The progressive improvement of electronic systems, such as microcontroller and microprocessor based applications for the control of motors, as well as the availability of improved portable power sources, has made the development of more efficient electric motor drives a compelling challenge. Electronically controlled pulsed energization of windings of motors offers the prospect of more flexible management of motor characteristics. By control of pulse width, duty cycle, and switched application of a power source to appropriate stator windings, functional versatility that is virtually indistinguishable from alternating current synchronous motor operation can be achieved. The use of permanent magnets in conjunction with such windings is advantageous in limiting current consumption.
The above-identified copending related U.S. patent application of Maslov et al., Ser. No. 09/826,423, identifies and addresses the need for an improved motor amenable to simplified manufacture and capable of efficient and flexible operating characteristics. It is highly desirable to attain smooth operation over a wide speed range, while maintaining a high torque output capability at minimum power consumption. The copending related U.S. applications incorporate electromagnet poles as isolated magnetically permeable structures configured in an annular ring, relatively thin in the radial direction, to provide advantageous effects. With this arrangement, flux can be concentrated, with virtually no loss or deleterious transformer interference effects in the electromagnet cores, as compared with prior art embodiments. While improvements in torque characteristics and efficiency are attainable with the structure of the identified copending application, further improvements remain desirable.

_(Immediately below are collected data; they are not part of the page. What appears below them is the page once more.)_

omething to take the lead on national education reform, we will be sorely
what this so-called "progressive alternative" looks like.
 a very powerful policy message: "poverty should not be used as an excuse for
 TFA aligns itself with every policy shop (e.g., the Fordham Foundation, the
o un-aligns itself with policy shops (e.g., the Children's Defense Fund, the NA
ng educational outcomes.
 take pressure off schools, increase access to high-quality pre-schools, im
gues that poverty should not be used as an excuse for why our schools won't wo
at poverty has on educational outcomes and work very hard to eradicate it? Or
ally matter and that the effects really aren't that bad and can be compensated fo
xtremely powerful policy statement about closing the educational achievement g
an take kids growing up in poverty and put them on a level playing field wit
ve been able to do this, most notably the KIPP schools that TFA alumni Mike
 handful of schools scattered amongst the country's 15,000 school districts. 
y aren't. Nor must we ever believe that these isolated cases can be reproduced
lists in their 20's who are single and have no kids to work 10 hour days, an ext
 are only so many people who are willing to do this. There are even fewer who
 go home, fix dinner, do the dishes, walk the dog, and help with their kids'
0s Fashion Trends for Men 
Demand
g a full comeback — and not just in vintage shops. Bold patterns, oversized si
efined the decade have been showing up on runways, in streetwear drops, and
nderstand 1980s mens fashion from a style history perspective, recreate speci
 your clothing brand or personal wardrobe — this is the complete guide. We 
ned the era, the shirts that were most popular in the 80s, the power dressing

The Maslov et al. applications recognize that isolation of the electromagnet groups permits individual concentration of flux in the magnetic cores of the groups, with low flux loss and no deleterious transformer interference effects with other electromagnet members. Operational advantages can be gained by configuring a single pole pair as an isolated electromagnet group. Magnetic path isolation of the individual pole pair from other pole groups eliminates a flux transformer effect on an adjacent group when the energization of the pole pair windings is switched.

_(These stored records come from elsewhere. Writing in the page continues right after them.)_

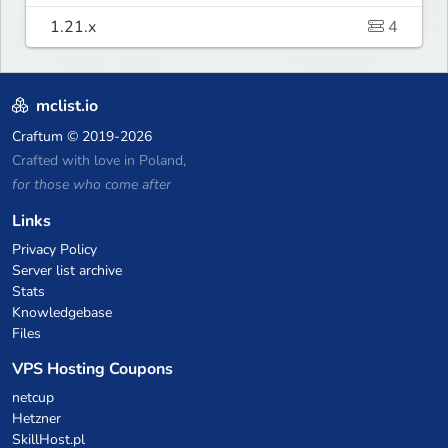
1.21.x
4
mclist.io
Craftum
© 2019-2026
Crafted with love in Poland,
for those who come after
Links
Privacy Policy
Server list archive
Stats
Knowledgebase
Files
VPS Hosting Coupons
netcup
Hetzner
SkillHost.pl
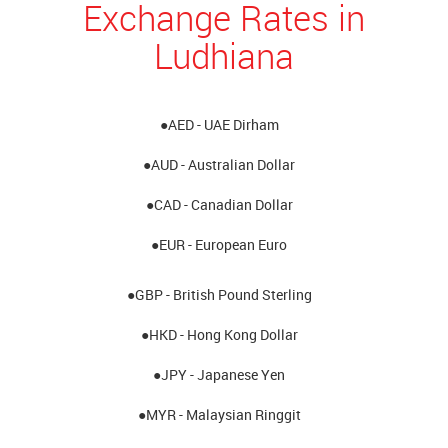
Exchange Rates in
Ludhiana
●AED - UAE Dirham
●AUD - Australian Dollar
●CAD - Canadian Dollar
●EUR - European Euro
●GBP - British Pound Sterling
●HKD - Hong Kong Dollar
●JPY - Japanese Yen
●MYR - Malaysian Ringgit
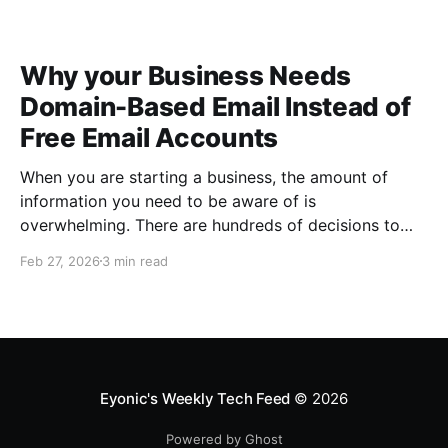
Why your Business Needs
Domain-Based Email Instead of
Free Email Accounts
When you are starting a business, the amount of
information you need to be aware of is
overwhelming. There are hundreds of decisions to
make, items to implement and ways to spend the
Feb 27, 2026
3 min read
limited money you have to get off the ground. There
are plenty of ways to be strategic
Eyonic's Weekly Tech Feed
© 2026
Powered by Ghost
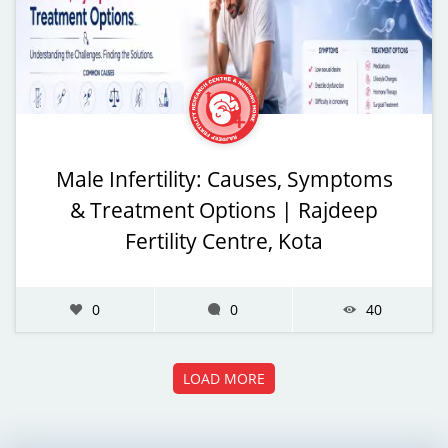
Male Infertility: Causes, Symptoms
& Treatment Options | Rajdeep
Fertility Centre, Kota
0
0
40
LOAD MORE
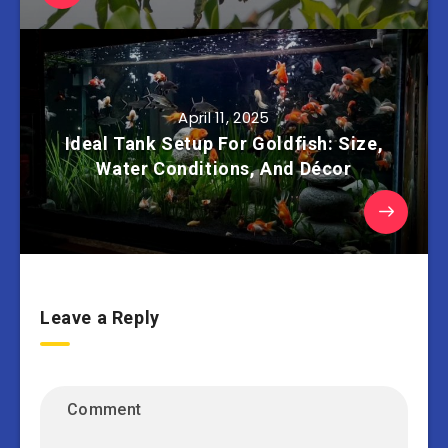
April 11, 2025
Ideal Tank Setup For Goldfish: Size,
Water Conditions, And Décor
Leave a Reply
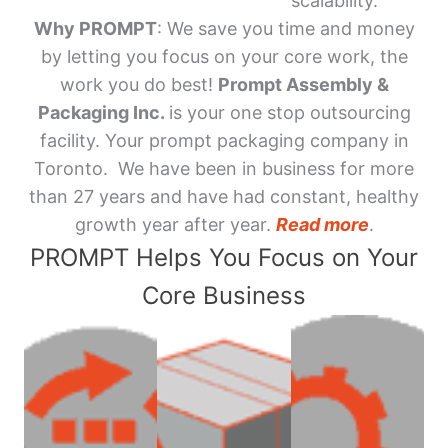
scalability.
Why PROMPT
: We save you time and money
by letting you focus on your core work, the
work you do best!
Prompt Assembly &
Packaging Inc.
is your one stop outsourcing
facility. Your prompt packaging company in
Toronto. We have been in business for more
than 27 years and have had constant, healthy
growth year after year.
Read more
.
PROMPT Helps You Focus on Your
Core Business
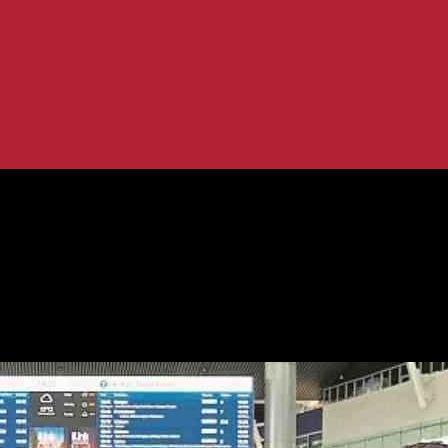
managh Herald News
mmitment – Fermanagh Herald News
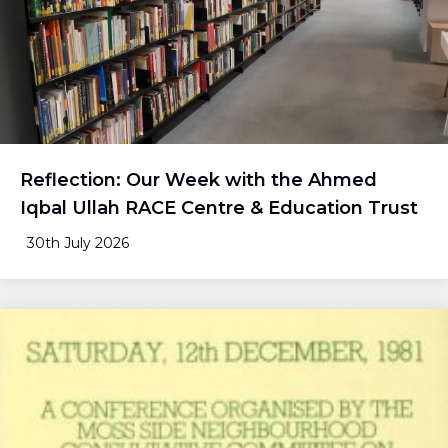
Reflection: Our Week with the Ahmed
Iqbal Ullah RACE Centre & Education Trust
30th July 2026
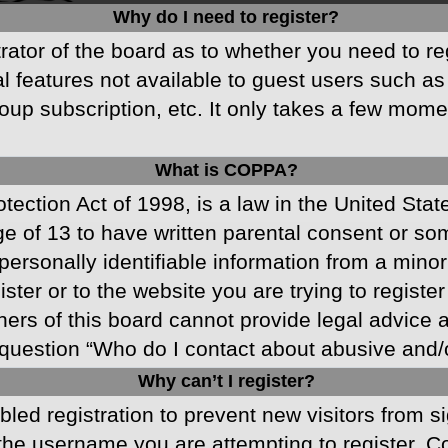
Why do I need to register?
strator of the board as to whether you need to r
nal features not available to guest users such a
oup subscription, etc. It only takes a few mom
What is COPPA?
ection Act of 1998, is a law in the United Stat
ge of 13 to have written parental consent or s
ersonally identifiable information from a minor 
ster or to the website you are trying to registe
s of this board cannot provide legal advice and
question “Who do I contact about abusive and/or
Why can’t I register?
abled registration to prevent new visitors from 
he username you are attempting to register. Co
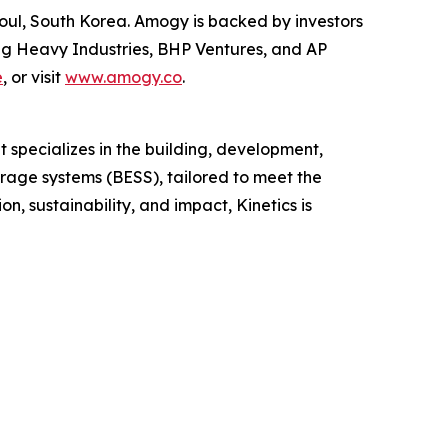
oul, South Korea. Amogy is backed by investors
ng Heavy Industries, BHP Ventures, and AP
e
, or visit
www.amogy.co
.
t specializes in the building, development,
orage systems (BESS), tailored to meet the
, sustainability, and impact, Kinetics is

Copending related U.S. patent application of Maslov et al., Ser. No. 09/966,101 describes benefits to be gained from utilization of three dimensional aspects of motor structure. Advantages are recognized from the use of materials such as a soft magnetically permeable medium that is amenable to formation of a variety of particular shapes. For example, core material may be manufactured from soft magnet grades of Fe, SiFe, SiFeCo, SiFeP powder material, each of which has a unique power loss, permeability and saturation level. Core geometries and core dimensions of stator elements, with relevant tolerances, can be formed without the need to form laminations and thus optimize the magnetic potential gradient developed between coupled poles of rotor permanent magnets and stator electromagnets. A structural configuration is disclosed wherein axially aligned stator poles and axially aligned rotor magnets provide highly concentrated flux distribution. Such configuration provides a greater number of poles with the same individual active air gap surface areas and/or greater total active air gap surface area than conventional motors having the same air gap diameter.
In summary, concentration of flux, maximization of flux, minimization of flux loss and transformer interference effects, are all contributing factors in the attainment of efficient motor operation with high torque capability. Motor structural configurations in which multiple poles are in axial alignment to provide efficient operation at high torque output have been described in the above-identified copending applications. Such arrangements, due to the relatively great volume occupied by the large number of stator core elements and rotor poles, are advantageous for use in environments in which space and weight considerations are not at a premium. There is a continuing need for motor structural configurations that provide these improved attributes as well as economy of size and geometry.
The above-identified copending Maslov et al. application, addresses these needs by development of motor structural configurations to increase the surface areas of opposing stator poles and rotor poles across a plurality of air gaps. The relatively larger surfaces in which flux can be concentrated promote high torque capacity. These concepts are further structurally developed in the present invention.